In the summer of 1807 his labours were interrupted by a visit to the Isle of Wight. His old complaint had returned, and he was advised to try a change of air and scene. He left London in the beginning of June, but the change did not prove successful. The demon of insomnia still haunted him, and the ennui of the place became so intolerable that he was driven to act as reader to the ladies in the boarding-house where he stayed! What, he cries, must Siberia be when Ryde is so bad! By August he was at Sydenham again, only to find his ‘abhorred sleeplessness returning fast and inveterately.’ He had written very little poetry for some time, and such as he did write—the tribute to Sir John Moore, for example—is, like the Greek mentioned by Pallet, not worth repeating. He was now engaged almost solely upon ‘Gertrude of Wyoming,’ but his head was ‘constantly confused,’ and the poem was often laid aside for weeks at a time. Still, the manuscript advanced, and by Christmas the greater part of it was complete enough for reading to a private circle of friends.

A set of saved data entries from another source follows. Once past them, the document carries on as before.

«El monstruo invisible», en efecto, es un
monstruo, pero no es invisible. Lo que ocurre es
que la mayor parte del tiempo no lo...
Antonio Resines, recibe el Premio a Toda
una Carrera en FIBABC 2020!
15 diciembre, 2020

‘Gertrude’ finally appeared, after a long process of polishing, alteration and addition, in April 1809. Some time before its publication Campbell wrote that he had no fear as to its reception; only let him have it out, and, like Sterne, he cared not a curse what the critics might say. The critics were in the main favourable. Jeffrey had already seen the proofs, and had written a long letter to the author, pointing out certain ‘dangerous faults,’ but commending the poem for its ‘great beauty and great tenderness and fancy’; and on the same day that the poem was published, the Edinburgh Review appeared with an article in which the editor rejoiced ‘once more to see a polished and pathetic poem in the old style of English pathos and poetry.’ Its merits, he said, ‘consist chiefly in the feeling and tenderness of the whole delineation, and the taste and delicacy with which all the subordinate parts are made to contribute to the general effect.’ At the same time he found the story confused, some passages were unintelligible, and there was a laborious effort at emphasis and condensation which had led to ‘constraint and obscurity of the diction.’ The Quarterly reviewer, none other than Sir Walter Scott, was more severe upon its blemishes. He complained of the ‘indistinctness’ of the narrative, of the numerous blanks which were left to be filled up by the imagination of the reader, of its occasional ambiguity and abruptness. Its excellences were, however, generously admitted; and in fact, on the whole, the Quarterly said as much in its favour as could be expected. In those days party spirit led to incredible freaks of literary criticism; and it was only Scott’s magnanimity that could have allowed him to forgive Campbell’s Whig politics for the sake of his poetry. Curiously enough, considering their intimacy, Campbell did not know that Scott was his reviewer, though he was not very wide of the mark when he spoke of the writer as ‘a candid and sensible man,’ who ‘reviews like a gentleman, a Christian, and a scholar.’ Of other contemporary criticisms we need not speak. The poet’s friends were of course blindly eulogistic. Alison was ‘delighted and conquered,’ and Telford, with his characteristic bombast, anticipated such applause from the public as would drive the author frantic!